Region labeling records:
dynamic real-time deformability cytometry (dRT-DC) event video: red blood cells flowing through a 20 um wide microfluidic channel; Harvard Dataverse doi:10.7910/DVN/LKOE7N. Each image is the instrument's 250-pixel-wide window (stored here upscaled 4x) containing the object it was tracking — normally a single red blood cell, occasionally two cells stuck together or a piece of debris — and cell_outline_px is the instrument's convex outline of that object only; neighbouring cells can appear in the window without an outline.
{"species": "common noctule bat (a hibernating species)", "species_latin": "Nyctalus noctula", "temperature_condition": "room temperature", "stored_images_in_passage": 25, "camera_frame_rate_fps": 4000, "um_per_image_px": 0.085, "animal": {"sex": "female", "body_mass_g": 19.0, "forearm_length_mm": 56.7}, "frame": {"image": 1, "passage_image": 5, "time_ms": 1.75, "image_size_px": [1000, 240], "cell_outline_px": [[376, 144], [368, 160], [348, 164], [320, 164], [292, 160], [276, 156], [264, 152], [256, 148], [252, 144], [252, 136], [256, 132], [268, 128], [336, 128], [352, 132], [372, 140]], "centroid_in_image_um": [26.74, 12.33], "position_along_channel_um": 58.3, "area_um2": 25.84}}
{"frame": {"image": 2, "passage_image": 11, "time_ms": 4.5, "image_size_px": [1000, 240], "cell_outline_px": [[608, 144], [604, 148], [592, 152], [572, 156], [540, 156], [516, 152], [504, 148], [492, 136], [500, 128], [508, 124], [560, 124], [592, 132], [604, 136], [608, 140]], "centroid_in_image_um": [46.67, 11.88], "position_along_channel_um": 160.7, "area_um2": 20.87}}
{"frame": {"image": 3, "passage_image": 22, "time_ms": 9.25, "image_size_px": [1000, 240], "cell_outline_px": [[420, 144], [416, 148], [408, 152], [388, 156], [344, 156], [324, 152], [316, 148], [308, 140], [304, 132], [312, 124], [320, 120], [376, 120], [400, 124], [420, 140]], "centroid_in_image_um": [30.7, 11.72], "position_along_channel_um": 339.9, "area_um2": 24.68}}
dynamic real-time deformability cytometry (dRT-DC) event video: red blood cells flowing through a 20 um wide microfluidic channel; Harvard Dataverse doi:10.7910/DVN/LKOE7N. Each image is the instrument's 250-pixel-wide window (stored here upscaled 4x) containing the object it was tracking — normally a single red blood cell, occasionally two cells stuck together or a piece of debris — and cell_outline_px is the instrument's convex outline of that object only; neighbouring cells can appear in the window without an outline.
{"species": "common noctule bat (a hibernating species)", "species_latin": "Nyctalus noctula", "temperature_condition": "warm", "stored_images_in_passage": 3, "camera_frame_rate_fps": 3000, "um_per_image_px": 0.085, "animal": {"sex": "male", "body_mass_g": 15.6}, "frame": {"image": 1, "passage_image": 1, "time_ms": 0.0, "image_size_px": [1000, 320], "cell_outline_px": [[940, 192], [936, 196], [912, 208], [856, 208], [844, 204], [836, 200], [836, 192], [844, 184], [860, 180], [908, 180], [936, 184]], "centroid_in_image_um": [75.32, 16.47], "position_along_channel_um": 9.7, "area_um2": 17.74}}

What is asked
Please restate the records in full, word for word.

Exercise output
dynamic real-time deformability cytometry (dRT-DC) event video: red blood cells flowing through a 20 um wide microfluidic channel; Harvard Dataverse doi:10.7910/DVN/LKOE7N. Each image is the instrument's 250-pixel-wide window (stored here upscaled 4x) containing the object it was tracking — normally a single red blood cell, occasionally two cells stuck together or a piece of debris — and cell_outline_px is the instrument's convex outline of that object only; neighbouring cells can appear in the window without an outline.
{"species": "common noctule bat (a hibernating species)", "species_latin": "Nyctalus noctula", "temperature_condition": "room temperature", "stored_images_in_passage": 25, "camera_frame_rate_fps": 4000, "um_per_image_px": 0.085, "animal": {"sex": "female", "body_mass_g": 19.0, "forearm_length_mm": 56.7}, "frame": {"image": 1, "passage_image": 5, "time_ms": 1.75, "image_size_px": [1000, 240], "cell_outline_px": [[376, 144], [368, 160], [348, 164], [320, 164], [292, 160], [276, 156], [264, 152], [256, 148], [252, 144], [252, 136], [256, 132], [268, 128], [336, 128], [352, 132], [372, 140]], "centroid_in_image_um": [26.74, 12.33], "position_along_channel_um": 58.3, "area_um2": 25.84}}
{"frame": {"image": 2, "passage_image": 11, "time_ms": 4.5, "image_size_px": [1000, 240], "cell_outline_px": [[608, 144], [604, 148], [592, 152], [572, 156], [540, 156], [516, 152], [504, 148], [492, 136], [500, 128], [508, 124], [560, 124], [592, 132], [604, 136], [608, 140]], "centroid_in_image_um": [46.67, 11.88], "position_along_channel_um": 160.7, "area_um2": 20.87}}
{"frame": {"image": 3, "passage_image": 22, "time_ms": 9.25, "image_size_px": [1000, 240], "cell_outline_px": [[420, 144], [416, 148], [408, 152], [388, 156], [344, 156], [324, 152], [316, 148], [308, 140], [304, 132], [312, 124], [320, 120], [376, 120], [400, 124], [420, 140]], "centroid_in_image_um": [30.7, 11.72], "position_along_channel_um": 339.9, "area_um2": 24.68}}
dynamic real-time deformability cytometry (dRT-DC) event video: red blood cells flowing through a 20 um wide microfluidic channel; Harvard Dataverse doi:10.7910/DVN/LKOE7N. Each image is the instrument's 250-pixel-wide window (stored here upscaled 4x) containing the object it was tracking — normally a single red blood cell, occasionally two cells stuck together or a piece of debris — and cell_outline_px is the instrument's convex outline of that object only; neighbouring cells can appear in the window without an outline.
{"species": "common noctule bat (a hibernating species)", "species_latin": "Nyctalus noctula", "temperature_condition": "warm", "stored_images_in_passage": 3, "camera_frame_rate_fps": 3000, "um_per_image_px": 0.085, "animal": {"sex": "male", "body_mass_g": 15.6}, "frame": {"image": 1, "passage_image": 1, "time_ms": 0.0, "image_size_px": [1000, 320], "cell_outline_px": [[940, 192], [936, 196], [912, 208], [856, 208], [844, 204], [836, 200], [836, 192], [844, 184], [860, 180], [908, 180], [936, 184]], "centroid_in_image_um": [75.32, 16.47], "position_along_channel_um": 9.7, "area_um2": 17.74}}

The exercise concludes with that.